About this task
Reproduce every line of text in the records below without alteration, omitting the picture markers.

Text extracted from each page
------

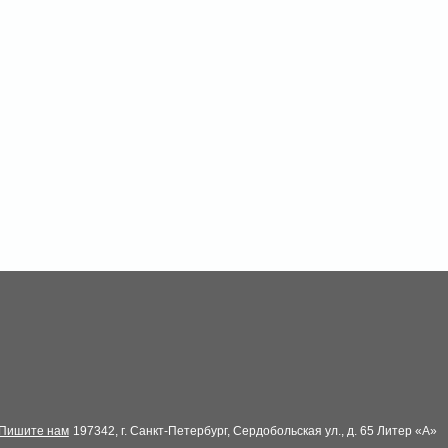
Пишите нам
197342, г. Санкт-Петербург, Сердобольская ул., д. 65 Литер «А»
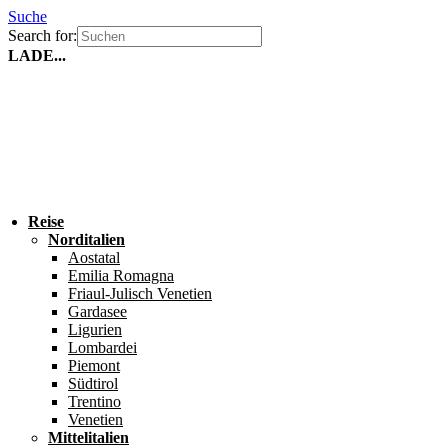
Suche
Search for:
LADE...
Reise
Norditalien
Aostatal
Emilia Romagna
Friaul-Julisch Venetien
Gardasee
Ligurien
Lombardei
Piemont
Südtirol
Trentino
Venetien
Mittelitalien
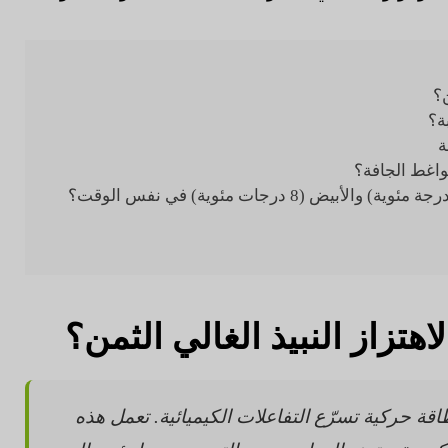
ن؟
ة؟
ة
اغط الجافة؟
لاهتزاز النبيذ الغالي الثمن؟
اقة حركية تسرّع التفاعلات الكيميائية. تعمل هذه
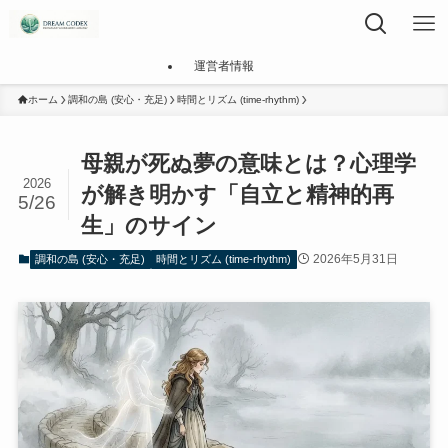
運営者情報
ホーム
調和の島 (安心・充足)
時間とリズム (time-rhythm)
母親が死ぬ夢の意味とは？心理学
2026
が解き明かす「自立と精神的再
5/26
生」のサイン
2026年5月31日
調和の島 (安心・充足)
時間とリズム (time-rhythm)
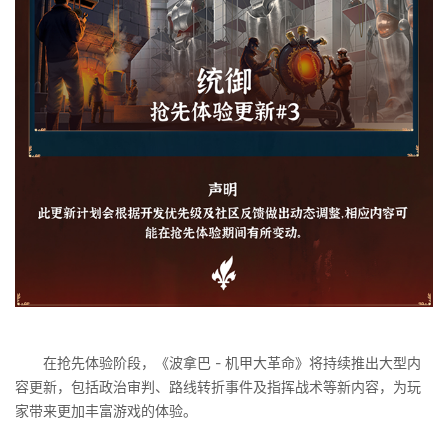
在抢先体验阶段，《波拿巴 - 机甲大革命》将持续推出大型内
容更新，包括政治审判、路线转折事件及指挥战术等新内容，为玩
家带来更加丰富游戏的体验。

------

Written answer
Пишите нам
197342, г. Санкт-Петербург, Сердобольская ул., д. 65 Литер «А»
Suche
Search for:
LADE...
Reise
Norditalien
Aostatal
Emilia Romagna
Friaul-Julisch Venetien
Gardasee
Ligurien
Lombardei
Piemont
Südtirol
Trentino
Venetien
Mittelitalien
ن؟
ة؟
ة
اغط الجافة؟
لاهتزاز النبيذ الغالي الثمن؟
اقة حركية تسرّع التفاعلات الكيميائية. تعمل هذه
運営者情報
ホーム
調和の島 (安心・充足)
時間とリズム (time-rhythm)
母親が死ぬ夢の意味とは？心理学
2026
が解き明かす「自立と精神的再
5/26
生」のサイン
2026年5月31日
調和の島 (安心・充足)
時間とリズム (time-rhythm)
在抢先体验阶段，《波拿巴 - 机甲大革命》将持续推出大型内
容更新，包括政治审判、路线转折事件及指挥战术等新内容，为玩
家带来更加丰富游戏的体验。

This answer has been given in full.